Telematics – the on-board data that’s generated by vehicles – is proving of enormous value in helping to make informed decisions about which vehicles to electrify. Data on how far each vehicle travels per shift, when it’s not on the road and where it can be charged are key metrics to determine which cars, vans, or trucks to switch to an electric fleet. Telematics from EVs provide extra value once the vehicles are deployed, for example by remotely monitoring a battery’s charge status or checking how a driver drives.  

Fleet Data Blind Spot 

Despite having an analytical approach to vehicle management, data can be a blind spot for many when it comes to planning the charging infrastructure.  

In our private and working lives, we’re used to electricity being abundant, when in fact it’s a finite resource with pressure from competing demands. The workplace is part of a local network drawing energy from the same source. A workplace drawing down more than its fair share can cause the lights to go off in neighbouring buildings.  

 You could think of electricity filling a battery as being like water filling a bath. If you install 20 baths in your home and start to fill them all at once, your neighbour will get nothing when they turn on the tap. To prevent this from happening, an energy provider will have set a limit on how much power a workplace can use – and apply surcharges if the agreed limit is breached.  

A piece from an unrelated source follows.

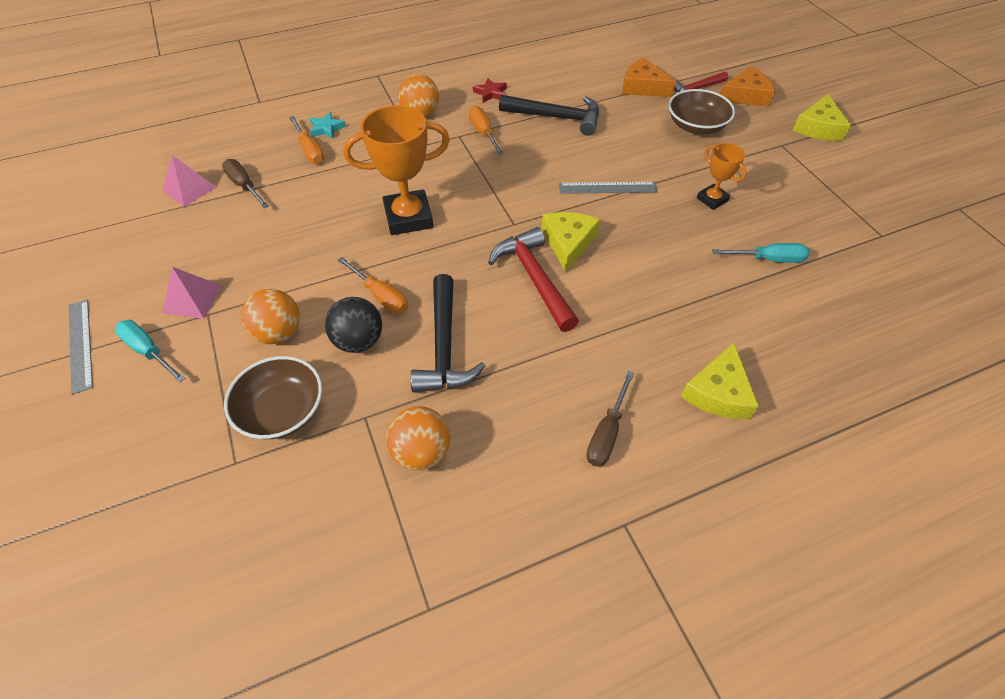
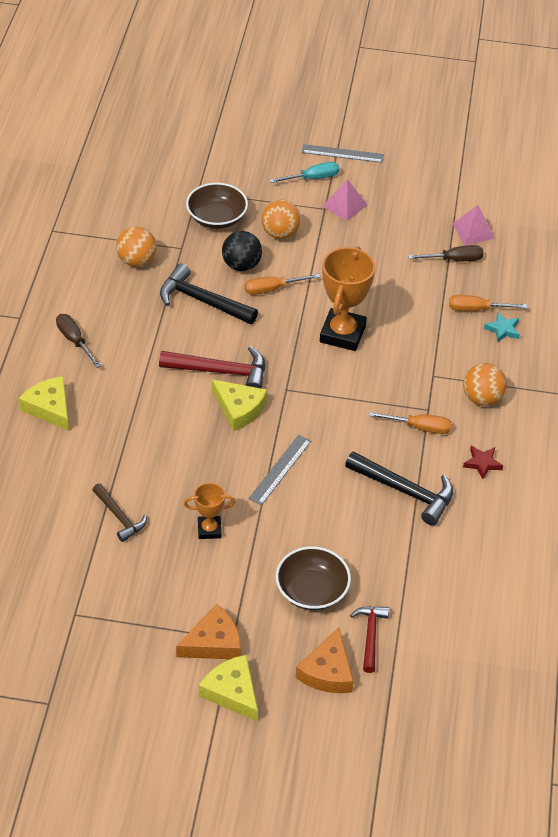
camera: 120 degrees right, 5 degrees down
black hammer [499,95,599,136] -> black hammer turned 105 degrees counterclockwise [345,451,453,526]
orange cheese [622,58,676,97] -> orange cheese moved to [176,604,241,659]
turquoise screwdriver [712,243,810,263] -> brown hammer [92,483,147,542]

It is also quite possible that a grid connection is not sufficiently high capacity to provide the energy needed to charge multiple EVs in a fleet all at once. To revisit the bath analogy, you could fill all 20 at the same time, but much slower than if you were just filling one. If you want to fill them faster, you need a bigger water pipe. Similarly, if your electricity connection is not high enough to charge your EV fleet and power all the other operations in your business, something is going to give when you plug in. 

Three key metrics help paint the full picture of where to start on your EV infrastructure journey

The capacity of your grid connection.

Peak power demand from your premises and spare capacity.

Whether the spare capacity meets EV charging needs.

The capacity question is relatively easy, as you can find out how much power is available from your distribution network operator (DNO).  

To calculate peak power demand – how much power you use – check your energy bills or use data from your building or energy management system. We would advise using 12 months of data as an absolute minimum here. Equipped with this data, it should be a simple process to work out whether you have capacity for the chargers your EVs will need. 

 From here you could find yourself in one of three potential scenarios 

  1. You are one of the lucky few who already has a grid connection that can support the number of EV chargers you want to deploy – you’re good to go! 
  2. You need a higher capacity grid connection and will have to pay your DNO for an upgrade. This can cost hundreds of thousands of pounds and take months, so your business will need to factor in the additional costs and time to the fleet electrification plan. 
  3. Even with a higher grid connection you still can’t power as many chargers as you’d like – talk to an EV charging provider like Mer about using load balancing technology to overcome this.

Informed, evidence-based decisions about EV charging are only possible with the right data. You wouldn’t use guesswork when planning fleet operations, so why use it when planning fleet electrification?